■ TASKS FOR THIS EXERCISE:
1 - Quote the passage on quorum sensing, starting with "Although quorum sensing" and going on through "of V. harveyi.".
2 - Rewrite the paragraph of the quorum sensing passage that begins "Although quorum sensing regulation has been analyzed" as a short list of its main facts.
3 - According to the quorum sensing passage, in what year were the lux genes of V. fischeri cloned and expressed in Escherichia coli?

■ TEXT SHOWN:
════

Published online by Cambridge University Press: 08 August 2009
Many species of bacterium exchange chemical signals to help them monitor their population densities, a phenomenon referred to as quorum sensing. Quorum sensing was first described over two decades ago in two luminescent marine bacterial species, Vibrio fischeri and V. harveyi (40), which have served as model species for studies of cell-density-dependent gene expression. In both species, the enzymes responsible for light production are encoded by the luciferase structural operon luxCDABE (13, 39) and light emission occurs only at high cell density in response to the accumulation of secreted autoinducer signaling molecules (40). In the 1980s, Eberhard et al. (11) purified the first homoserine lactone autoinducer from V. fischeri and showed that it was indeed a specific inducer of luminescence. In 1983, the basic features of the autoinduction system were revealed at the molecular level when the lux genes of V. fischeri were successfully cloned and expressed in Escherichia coli (12).
Although quorum sensing regulation has been analyzed in great detail in V. harveyi and V. fischeri, the study of quorum sensing phenotypes in the clinically important Vibrio species V. cholerae was virtually non-existent until quite recently. This was partly because, unlike V. fischeri and V. harveyi, V. cholerae does not possess luciferase genes and it was therefore unclear whether it possessed any genes that were regulated by quorum sensing. However, when the V. cholerae genome sequence was completed (22) it was revealed that V. cholerae contains several quorum-sensing genes similar to those of V. harveyi.

════

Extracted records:
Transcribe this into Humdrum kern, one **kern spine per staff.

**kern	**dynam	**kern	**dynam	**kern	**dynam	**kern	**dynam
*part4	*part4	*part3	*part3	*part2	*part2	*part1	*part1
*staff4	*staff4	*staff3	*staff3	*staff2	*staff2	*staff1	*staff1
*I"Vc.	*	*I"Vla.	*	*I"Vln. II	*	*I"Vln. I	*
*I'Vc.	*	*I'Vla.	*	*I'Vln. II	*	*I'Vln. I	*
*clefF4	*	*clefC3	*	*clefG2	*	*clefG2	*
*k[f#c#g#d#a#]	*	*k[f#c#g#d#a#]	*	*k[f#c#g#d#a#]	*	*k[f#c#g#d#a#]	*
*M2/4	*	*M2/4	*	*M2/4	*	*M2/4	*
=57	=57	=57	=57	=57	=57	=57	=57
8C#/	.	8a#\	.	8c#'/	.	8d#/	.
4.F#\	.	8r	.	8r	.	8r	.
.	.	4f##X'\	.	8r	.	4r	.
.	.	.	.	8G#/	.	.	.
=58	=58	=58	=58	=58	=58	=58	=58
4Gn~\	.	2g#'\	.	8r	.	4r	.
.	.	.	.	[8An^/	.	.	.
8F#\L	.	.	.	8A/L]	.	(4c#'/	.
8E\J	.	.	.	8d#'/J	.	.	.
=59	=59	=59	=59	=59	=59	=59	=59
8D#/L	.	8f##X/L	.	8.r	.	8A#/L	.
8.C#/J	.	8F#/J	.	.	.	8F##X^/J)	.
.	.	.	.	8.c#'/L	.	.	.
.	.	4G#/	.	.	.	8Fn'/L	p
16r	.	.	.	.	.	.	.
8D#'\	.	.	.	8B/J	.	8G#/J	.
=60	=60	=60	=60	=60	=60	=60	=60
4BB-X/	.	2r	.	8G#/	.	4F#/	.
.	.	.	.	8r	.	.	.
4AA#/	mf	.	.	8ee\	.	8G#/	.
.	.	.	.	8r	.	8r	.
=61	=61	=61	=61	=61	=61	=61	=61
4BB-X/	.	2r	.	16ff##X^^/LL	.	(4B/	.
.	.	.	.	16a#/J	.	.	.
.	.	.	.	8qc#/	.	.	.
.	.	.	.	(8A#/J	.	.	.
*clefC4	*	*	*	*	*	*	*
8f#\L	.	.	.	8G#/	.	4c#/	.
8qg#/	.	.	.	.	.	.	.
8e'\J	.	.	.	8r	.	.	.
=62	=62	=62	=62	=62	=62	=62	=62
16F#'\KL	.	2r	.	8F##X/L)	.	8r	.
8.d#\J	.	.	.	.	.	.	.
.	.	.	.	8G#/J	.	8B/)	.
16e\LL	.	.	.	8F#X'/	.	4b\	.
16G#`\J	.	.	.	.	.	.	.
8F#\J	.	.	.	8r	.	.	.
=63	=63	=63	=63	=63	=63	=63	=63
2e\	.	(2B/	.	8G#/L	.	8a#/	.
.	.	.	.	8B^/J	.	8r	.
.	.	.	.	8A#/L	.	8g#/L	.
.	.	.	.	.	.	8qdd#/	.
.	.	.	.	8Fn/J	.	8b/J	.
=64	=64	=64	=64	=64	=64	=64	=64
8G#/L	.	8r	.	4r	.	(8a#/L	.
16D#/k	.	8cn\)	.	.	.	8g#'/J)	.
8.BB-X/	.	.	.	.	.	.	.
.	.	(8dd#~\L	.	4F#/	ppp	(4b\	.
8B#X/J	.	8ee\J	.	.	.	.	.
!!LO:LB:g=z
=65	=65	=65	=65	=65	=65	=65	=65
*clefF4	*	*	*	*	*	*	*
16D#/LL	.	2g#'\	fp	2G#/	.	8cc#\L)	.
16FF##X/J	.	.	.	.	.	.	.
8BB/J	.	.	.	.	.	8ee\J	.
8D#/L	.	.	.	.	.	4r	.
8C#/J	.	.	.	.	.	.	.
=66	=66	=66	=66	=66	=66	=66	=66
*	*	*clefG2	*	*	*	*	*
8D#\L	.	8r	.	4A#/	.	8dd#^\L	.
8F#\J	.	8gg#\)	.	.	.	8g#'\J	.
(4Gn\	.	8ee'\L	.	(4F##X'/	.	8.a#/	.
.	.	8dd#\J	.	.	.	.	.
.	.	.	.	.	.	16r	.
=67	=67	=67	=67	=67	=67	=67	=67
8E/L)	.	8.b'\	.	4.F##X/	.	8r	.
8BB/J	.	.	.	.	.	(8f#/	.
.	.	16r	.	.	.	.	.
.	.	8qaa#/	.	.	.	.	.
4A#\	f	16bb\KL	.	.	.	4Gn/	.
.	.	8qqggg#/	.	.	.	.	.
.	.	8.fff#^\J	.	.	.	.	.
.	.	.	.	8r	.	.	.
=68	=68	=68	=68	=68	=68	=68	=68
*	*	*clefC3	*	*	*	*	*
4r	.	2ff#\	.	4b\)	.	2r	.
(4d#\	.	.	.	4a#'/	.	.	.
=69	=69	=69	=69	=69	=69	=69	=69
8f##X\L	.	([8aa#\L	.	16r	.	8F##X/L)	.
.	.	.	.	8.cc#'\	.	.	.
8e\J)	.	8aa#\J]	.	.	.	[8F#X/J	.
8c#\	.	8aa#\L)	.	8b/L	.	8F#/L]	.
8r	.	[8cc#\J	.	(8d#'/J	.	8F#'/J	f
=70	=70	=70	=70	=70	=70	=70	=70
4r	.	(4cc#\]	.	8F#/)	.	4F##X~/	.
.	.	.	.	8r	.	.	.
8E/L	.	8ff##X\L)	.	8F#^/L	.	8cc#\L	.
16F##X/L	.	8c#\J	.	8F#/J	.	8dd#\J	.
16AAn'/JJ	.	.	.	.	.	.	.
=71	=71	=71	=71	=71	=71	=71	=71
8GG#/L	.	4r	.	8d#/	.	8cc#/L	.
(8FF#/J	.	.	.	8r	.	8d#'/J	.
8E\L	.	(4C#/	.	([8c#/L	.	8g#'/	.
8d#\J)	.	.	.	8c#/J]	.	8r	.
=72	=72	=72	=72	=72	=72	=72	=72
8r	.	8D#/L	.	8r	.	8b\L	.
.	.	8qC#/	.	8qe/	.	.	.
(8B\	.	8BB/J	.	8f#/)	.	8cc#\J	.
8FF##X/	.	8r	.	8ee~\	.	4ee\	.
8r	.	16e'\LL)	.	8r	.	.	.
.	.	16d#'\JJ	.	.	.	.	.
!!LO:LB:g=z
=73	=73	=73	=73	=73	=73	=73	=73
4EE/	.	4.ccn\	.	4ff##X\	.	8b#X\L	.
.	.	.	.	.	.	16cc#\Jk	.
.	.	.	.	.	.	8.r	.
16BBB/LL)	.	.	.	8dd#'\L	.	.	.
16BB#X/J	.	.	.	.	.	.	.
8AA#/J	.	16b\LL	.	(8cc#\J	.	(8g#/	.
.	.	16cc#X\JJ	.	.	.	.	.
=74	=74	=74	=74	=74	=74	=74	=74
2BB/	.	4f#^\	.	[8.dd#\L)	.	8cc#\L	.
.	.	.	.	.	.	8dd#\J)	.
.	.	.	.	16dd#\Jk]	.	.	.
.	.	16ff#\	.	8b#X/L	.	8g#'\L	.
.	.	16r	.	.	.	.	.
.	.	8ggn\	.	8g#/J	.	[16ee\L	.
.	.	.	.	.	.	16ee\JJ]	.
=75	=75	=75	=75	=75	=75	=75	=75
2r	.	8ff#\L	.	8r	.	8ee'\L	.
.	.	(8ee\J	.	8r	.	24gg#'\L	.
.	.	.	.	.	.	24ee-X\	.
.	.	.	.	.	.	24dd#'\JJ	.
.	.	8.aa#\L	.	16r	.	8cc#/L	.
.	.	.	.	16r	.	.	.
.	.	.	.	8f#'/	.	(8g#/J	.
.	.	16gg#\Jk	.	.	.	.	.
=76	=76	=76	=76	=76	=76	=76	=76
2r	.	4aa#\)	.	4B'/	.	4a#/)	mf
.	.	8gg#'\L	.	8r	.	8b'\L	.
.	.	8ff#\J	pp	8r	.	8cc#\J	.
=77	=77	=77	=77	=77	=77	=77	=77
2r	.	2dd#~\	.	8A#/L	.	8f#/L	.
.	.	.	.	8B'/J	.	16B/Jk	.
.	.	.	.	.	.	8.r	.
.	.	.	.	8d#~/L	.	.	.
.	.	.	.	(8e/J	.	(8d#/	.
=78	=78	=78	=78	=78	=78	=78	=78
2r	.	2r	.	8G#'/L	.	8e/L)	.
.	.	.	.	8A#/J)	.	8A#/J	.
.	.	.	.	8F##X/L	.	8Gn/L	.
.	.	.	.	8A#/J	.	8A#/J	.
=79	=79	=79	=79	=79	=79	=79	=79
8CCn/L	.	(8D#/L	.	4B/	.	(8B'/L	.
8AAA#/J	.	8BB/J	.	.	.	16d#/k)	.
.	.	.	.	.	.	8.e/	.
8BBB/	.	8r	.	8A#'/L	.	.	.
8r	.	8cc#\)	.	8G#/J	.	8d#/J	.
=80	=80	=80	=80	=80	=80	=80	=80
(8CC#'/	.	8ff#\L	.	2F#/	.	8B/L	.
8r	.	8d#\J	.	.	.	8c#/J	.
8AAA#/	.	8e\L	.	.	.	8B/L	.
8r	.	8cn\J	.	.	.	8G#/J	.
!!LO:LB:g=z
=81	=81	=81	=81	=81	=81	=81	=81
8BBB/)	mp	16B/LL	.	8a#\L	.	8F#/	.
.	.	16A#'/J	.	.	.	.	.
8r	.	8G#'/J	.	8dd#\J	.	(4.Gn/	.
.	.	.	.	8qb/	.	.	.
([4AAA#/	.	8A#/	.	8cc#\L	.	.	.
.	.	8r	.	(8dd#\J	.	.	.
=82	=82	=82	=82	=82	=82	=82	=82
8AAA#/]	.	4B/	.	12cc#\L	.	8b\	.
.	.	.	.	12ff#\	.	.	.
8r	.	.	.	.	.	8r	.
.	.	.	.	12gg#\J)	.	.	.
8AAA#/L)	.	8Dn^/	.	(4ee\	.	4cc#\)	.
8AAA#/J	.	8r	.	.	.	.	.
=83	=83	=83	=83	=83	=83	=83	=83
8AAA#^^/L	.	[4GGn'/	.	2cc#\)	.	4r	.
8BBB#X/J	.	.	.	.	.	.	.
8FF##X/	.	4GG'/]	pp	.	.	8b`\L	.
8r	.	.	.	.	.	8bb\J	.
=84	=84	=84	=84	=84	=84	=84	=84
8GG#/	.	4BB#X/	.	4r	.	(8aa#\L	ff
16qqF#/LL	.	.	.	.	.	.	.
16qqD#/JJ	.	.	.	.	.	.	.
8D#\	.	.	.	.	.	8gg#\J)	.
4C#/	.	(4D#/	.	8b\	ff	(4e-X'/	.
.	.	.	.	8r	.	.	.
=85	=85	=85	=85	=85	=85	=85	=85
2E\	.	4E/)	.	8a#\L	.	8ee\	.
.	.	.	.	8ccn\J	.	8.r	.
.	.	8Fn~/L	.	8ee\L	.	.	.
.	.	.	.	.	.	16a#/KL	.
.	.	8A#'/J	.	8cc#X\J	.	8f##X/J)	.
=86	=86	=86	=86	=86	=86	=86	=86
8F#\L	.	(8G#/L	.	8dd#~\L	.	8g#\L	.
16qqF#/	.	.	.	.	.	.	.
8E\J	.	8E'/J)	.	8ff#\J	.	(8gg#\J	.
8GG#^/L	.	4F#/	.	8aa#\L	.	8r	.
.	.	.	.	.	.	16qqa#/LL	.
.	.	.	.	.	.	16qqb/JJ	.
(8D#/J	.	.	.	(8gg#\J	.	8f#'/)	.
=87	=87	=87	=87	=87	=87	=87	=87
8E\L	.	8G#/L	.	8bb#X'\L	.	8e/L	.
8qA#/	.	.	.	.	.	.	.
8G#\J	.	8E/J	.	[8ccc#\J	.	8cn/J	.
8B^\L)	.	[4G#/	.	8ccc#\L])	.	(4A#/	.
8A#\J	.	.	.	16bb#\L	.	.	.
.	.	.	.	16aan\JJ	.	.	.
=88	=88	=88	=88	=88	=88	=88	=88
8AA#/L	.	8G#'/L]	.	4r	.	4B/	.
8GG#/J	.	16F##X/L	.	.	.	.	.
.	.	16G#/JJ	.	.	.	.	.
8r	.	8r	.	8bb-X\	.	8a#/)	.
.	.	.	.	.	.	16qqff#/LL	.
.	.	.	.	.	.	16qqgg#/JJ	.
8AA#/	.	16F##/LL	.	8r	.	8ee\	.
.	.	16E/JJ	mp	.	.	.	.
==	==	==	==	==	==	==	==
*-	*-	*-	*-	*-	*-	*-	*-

════

■ SOLUTIONS TO THE TASKS:
1 -
Although quorum sensing regulation has been analyzed in great detail in V. harveyi and V. fischeri, the study of quorum sensing phenotypes in the clinically important Vibrio species V. cholerae was virtually non-existent until quite recently. This was partly because, unlike V. fischeri and V. harveyi, V. cholerae does not possess luciferase genes and it was therefore unclear whether it possessed any genes that were regulated by quorum sensing. However, when the V. cholerae genome sequence was completed (22) it was revealed that V. cholerae contains several quorum-sensing genes similar to those of V. harveyi.

2 -
- Quorum sensing has been studied in great detail in V. harveyi and V. fischeri.
- Until quite recently, quorum sensing phenotypes in the clinically important V. cholerae were almost unstudied.
- One reason is that V. cholerae lacks luciferase genes, so it was unclear whether any of its genes were regulated by quorum sensing.
- The completed V. cholerae genome sequence showed several quorum-sensing genes similar to those of V. harveyi.

3 - 1983